**** Source extract
Is Yuri Queer?

By: Erica Friedman June 7, 20190 Comments
A painting of two women kissing hard

Inevitably, when I do any kind of public talk about Yuri or LGBTQ comics, someone will express dissatisfaction at mild school life romances that seem to fill Yuri bookshelves, or I’ll be asked for recommendations for manga about “real” lesbians. Exactly why we don’t yet have a blockbuster lesbian action story is certainly a conversation we should and can have. But as we move through what is the 100th anniversary of the Yuri genre, it seems time to address this issue—not once and for all, as the genre is changing as rapidly as the languages that describe it, but for now.

So let’s get to the heart of the matter and ask what we’ve all wondered at some point:

Is Yuri Queer?

The answer—as you’d probably expect—is “yes” and “no” and “maybe, it really depends.”

A teen girl looks at an image on her phone of another girl kissing her cheek
Girl Friends

To get a grip on what, exactly, Yuri is, I want to begin with the intentionally broad umbrella definition we use at Yuricon. “What is Yuri” ends with this broad stroke:

Yuri can describe any anime or manga series (or other derivative media, i.e., fan fiction, film, etc.) that shows intense emotional connection, romantic love or physical desire between women. Yuri is not a genre confined by the gender or age of the audience, but by the *perception* of the audience.

In short, Yuri is any story with lesbian themes.

Note the emphasized phrase. What you and I understand as “Yuri” may not be even remotely similar. I’ve famously joked that I seek out media with amoral psychotic lesbian characters, such as Yoshimurakana’s MURCIÉLAGO (Yen Press), whereas you might find that scandalous and prefer sedate tales of high school romance and drama like Bloom Into You (Seven Seas).

Neither of us are wrong. Both of those are “Yuri” as we understand it. There is room enough in this youngest genre of anime and manga that we can set the tent poles wherever we’d like. And we might as well make the tent as big as possible.
********
**** Data to examine
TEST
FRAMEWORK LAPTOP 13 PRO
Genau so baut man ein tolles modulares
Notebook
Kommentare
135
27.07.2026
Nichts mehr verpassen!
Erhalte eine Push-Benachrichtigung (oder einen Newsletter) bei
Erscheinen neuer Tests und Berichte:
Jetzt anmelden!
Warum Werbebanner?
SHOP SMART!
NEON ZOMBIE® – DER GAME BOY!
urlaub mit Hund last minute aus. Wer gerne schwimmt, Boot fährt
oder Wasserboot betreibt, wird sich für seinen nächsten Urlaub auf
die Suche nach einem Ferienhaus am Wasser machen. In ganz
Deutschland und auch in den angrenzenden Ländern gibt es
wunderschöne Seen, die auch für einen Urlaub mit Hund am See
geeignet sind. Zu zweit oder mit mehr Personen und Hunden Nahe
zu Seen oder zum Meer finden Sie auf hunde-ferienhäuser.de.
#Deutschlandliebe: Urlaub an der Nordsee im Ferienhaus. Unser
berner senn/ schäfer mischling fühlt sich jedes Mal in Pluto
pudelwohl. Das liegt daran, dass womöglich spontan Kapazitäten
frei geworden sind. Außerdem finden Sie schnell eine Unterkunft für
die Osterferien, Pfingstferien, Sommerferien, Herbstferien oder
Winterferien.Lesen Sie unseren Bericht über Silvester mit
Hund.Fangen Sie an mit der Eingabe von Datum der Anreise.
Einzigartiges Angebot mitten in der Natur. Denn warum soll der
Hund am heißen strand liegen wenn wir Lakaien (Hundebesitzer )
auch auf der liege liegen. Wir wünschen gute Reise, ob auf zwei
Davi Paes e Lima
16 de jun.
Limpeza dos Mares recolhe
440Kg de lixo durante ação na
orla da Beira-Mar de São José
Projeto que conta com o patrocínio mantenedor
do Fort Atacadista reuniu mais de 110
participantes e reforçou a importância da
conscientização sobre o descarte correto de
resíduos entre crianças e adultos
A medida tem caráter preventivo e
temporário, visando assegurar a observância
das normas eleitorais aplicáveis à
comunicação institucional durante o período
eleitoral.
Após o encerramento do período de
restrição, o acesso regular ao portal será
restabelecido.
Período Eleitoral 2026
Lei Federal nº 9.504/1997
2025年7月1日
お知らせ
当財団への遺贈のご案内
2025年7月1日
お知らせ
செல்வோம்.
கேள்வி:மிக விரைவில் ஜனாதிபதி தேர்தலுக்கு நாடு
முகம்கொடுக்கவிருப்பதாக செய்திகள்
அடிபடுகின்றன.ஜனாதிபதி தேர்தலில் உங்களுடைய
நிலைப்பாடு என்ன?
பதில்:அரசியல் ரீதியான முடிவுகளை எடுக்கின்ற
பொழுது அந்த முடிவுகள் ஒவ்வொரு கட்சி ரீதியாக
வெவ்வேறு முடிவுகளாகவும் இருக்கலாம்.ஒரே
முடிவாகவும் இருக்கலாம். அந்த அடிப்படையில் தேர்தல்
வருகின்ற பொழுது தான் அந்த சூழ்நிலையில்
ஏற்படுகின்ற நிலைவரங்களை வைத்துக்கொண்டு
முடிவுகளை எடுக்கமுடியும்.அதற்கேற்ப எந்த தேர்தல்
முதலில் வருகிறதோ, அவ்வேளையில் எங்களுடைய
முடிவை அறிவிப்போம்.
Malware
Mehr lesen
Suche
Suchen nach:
********
Directive
Reproduce word for word the stretch of the Yuri article that opens with the words containing "A teen girl" and closes with "with lesbian themes.".

Exercise output
A teen girl looks at an image on her phone of another girl kissing her cheek
Girl Friends

To get a grip on what, exactly, Yuri is, I want to begin with the intentionally broad umbrella definition we use at Yuricon. “What is Yuri” ends with this broad stroke:

Yuri can describe any anime or manga series (or other derivative media, i.e., fan fiction, film, etc.) that shows intense emotional connection, romantic love or physical desire between women. Yuri is not a genre confined by the gender or age of the audience, but by the *perception* of the audience.

In short, Yuri is any story with lesbian themes.